Robbins desbloquea inversiones militares: el gobierno abre las puertas a la riqueza
- El nuevo proyecto de ley: un salto cuántico para los inversores
- El potencial de crecimiento: más allá del s&p 500
- El mercado en equilibrio: oportunidades y precauciones
- Inversiones alternativas: más allá del papel moneda
- El ‘santo grial’ de la inversión: diversificación y correlación
- El futuro de la inversión: un panorama más inclusivo
Tony Robbins ha anunciado una revolución en el mundo de la inversión, impulsada por un nuevo proyecto de ley en el Congreso que podría democratizar el acceso a mercados privados antes exclusivos para los ultra ricos.
El nuevo proyecto de ley: un salto cuántico para los inversores
El ‘Incentivizing New Ventures and Economic Strength Through Capital Formation (INVEST) Act’, aprobado recientemente por la Cámara de Representantes, simplifica drásticamente el proceso para convertirse en un inversor acreditado. En lugar de exigir un patrimonio neto exorbitante o ingresos anuales altísimos – tradicionalmente, un millón de dólares o más, o 200.000 dólares o más como pareja –, el nuevo marco permite a los inversores demostrar su conocimiento a través de un examen estandarizado.
Esta modificación, que podría tener un impacto significativo en millones de estadounidenses, abre la puerta a inversiones alternativas que antes estaban fuera de alcance. La posibilidad de participar en private equity y venture capital, con el potencial de obtener rendimientos mucho superiores a los del S&P 500 – hasta un 15.5% anual, según estimaciones – es ahora una realidad tangible para un público mucho más amplio.

El potencial de crecimiento: más allá del s&p 500
Robbins destaca que el S&P 500, con un rendimiento promedio de 9.5% anual en los últimos 36 años, es una inversión sólida, pero limitada. Las inversiones privadas, con un potencial de crecimiento de hasta el 15.5% anual – un rendimiento casi el doble – representan una oportunidad para acelerar significativamente la acumulación de riqueza a largo plazo. Imaginemos, por ejemplo, que invirtieran hoy un millón de dólares en el S&P 500 y lo mantuvieran durante tres décadas: el resultado sería aproximadamente 26 millones de dólares. En cambio, una inversión similar en private equity podría generar alrededor de 142 millones de dólares – una diferencia abismal que ilustra el poder de la diversificación estratégica.

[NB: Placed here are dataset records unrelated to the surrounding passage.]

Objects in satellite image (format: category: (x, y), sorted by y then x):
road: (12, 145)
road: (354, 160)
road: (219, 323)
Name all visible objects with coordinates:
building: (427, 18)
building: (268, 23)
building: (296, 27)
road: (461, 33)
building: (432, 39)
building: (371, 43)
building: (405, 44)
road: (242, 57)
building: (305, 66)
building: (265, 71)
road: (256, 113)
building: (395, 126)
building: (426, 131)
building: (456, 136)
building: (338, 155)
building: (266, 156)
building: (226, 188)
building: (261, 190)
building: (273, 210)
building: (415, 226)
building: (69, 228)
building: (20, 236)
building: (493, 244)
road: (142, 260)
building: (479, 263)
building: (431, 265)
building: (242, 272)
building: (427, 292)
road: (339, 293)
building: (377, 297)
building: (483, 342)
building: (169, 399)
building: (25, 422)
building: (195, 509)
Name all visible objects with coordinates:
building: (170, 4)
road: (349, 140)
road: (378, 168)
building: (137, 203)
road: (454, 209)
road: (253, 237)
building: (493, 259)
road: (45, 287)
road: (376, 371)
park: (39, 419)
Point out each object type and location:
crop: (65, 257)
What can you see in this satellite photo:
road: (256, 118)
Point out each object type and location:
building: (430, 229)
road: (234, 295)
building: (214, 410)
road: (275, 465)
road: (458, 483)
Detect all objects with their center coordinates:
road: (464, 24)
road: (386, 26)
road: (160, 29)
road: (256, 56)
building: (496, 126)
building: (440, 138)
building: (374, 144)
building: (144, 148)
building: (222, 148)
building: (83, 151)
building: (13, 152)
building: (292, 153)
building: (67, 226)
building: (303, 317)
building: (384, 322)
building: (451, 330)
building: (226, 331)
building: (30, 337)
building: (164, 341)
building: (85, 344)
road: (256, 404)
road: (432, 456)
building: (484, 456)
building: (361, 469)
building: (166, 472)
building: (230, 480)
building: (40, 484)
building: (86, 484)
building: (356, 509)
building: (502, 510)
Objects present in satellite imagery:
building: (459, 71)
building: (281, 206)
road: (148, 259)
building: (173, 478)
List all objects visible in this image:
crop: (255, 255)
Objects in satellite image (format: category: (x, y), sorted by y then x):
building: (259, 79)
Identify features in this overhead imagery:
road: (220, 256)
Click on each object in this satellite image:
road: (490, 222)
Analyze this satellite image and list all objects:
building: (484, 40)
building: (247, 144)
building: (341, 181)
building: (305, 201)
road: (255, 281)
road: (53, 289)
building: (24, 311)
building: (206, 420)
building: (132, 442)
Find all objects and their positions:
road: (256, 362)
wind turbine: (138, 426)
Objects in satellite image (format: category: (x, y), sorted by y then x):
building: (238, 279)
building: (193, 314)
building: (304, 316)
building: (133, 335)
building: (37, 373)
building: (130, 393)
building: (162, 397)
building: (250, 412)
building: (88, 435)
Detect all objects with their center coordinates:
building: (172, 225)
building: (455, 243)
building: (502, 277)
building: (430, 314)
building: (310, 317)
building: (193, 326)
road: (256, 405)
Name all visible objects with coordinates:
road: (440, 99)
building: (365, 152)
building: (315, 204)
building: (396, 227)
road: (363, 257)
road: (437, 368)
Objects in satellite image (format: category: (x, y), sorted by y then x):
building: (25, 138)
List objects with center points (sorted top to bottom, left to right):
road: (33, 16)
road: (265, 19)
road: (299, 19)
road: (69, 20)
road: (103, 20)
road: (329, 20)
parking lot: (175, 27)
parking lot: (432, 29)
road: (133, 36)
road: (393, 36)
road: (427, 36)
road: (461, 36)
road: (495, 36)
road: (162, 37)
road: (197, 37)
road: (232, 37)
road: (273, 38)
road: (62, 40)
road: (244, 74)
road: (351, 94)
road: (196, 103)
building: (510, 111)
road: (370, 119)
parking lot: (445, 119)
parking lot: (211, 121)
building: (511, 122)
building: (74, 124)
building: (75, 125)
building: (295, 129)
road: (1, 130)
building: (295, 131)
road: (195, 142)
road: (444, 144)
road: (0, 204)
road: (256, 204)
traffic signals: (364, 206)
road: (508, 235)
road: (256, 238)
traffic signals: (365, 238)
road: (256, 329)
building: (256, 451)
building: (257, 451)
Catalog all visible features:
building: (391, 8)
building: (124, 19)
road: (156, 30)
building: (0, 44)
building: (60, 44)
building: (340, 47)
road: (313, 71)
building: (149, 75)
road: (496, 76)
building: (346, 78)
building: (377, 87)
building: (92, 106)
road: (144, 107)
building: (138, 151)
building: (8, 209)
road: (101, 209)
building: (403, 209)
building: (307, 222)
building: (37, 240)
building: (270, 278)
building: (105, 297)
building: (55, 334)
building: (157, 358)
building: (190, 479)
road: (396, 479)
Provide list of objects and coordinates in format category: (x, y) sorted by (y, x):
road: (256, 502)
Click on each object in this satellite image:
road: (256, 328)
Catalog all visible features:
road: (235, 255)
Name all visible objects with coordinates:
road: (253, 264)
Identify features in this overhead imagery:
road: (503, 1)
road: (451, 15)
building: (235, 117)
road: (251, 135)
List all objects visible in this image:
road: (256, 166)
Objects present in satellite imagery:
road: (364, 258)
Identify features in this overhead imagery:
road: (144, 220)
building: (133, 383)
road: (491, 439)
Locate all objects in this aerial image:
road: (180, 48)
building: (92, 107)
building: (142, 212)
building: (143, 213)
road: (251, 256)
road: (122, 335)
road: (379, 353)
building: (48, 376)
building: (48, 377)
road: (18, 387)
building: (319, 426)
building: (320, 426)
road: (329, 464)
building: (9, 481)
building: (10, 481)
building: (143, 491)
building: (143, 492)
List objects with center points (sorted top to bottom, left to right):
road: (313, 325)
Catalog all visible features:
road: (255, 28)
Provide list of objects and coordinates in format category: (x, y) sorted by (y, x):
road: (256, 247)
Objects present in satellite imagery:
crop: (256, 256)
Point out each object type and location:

El mercado en equilibrio: oportunidades y precauciones
Sin embargo, es crucial abordar este nuevo panorama con cautela. El mercado actual presenta desafíos, con salidas de fondos de crédito privado y una debilidad técnica en el sector. Si bien la inversión privada puede ofrecer un rendimiento superior, también conlleva un mayor riesgo y menor liquidez que las inversiones más tradicionales.
Inversiones alternativas: más allá del papel moneda
Para aprovechar al máximo esta oportunidad, considera explorar opciones como el mercado inmobiliario estadounidense, que supera los 34 billones de dólares, a través de plataformas como Arrived, donde puedes invertir en propiedades de vacaciones con tan solo 100 dólares. También, el sector inmobiliario comercial, como los edificios multifamiliares e industriales, ofrece oportunidades de inversión atractivas, especialmente a través de Lightstone DIRECT, que permite el acceso directo a instituciones y reduce las comisiones.
El ‘santo grial’ de la inversión: diversificación y correlación
Como señaló Ray Dalio, fundador de Bridgewater Associates, el verdadero secreto para la inversión exitosa reside en la diversificación. Al invertir en activos que no están correlacionados entre sí – como el oro, que ha demostrado su resistencia en tiempos de crisis – se reduce el riesgo y se maximiza el potencial de retorno. El oro, un activo escaso y demandado globalmente, sigue siendo una apuesta segura para proteger el capital en un entorno económico incierto.
El futuro de la inversión: un panorama más inclusivo
El proyecto de ley INVEST representa un paso crucial hacia un mercado de inversiones más equitativo y accesible para todos los estadounidenses. Al eliminar las barreras de entrada tradicionales, se empodera a los inversores individuales para que tomen el control de su futuro financiero y aceleren su camino hacia la independencia económica. La democratización del acceso a la riqueza es un objetivo ambicioso, pero uno que merece la pena perseguir.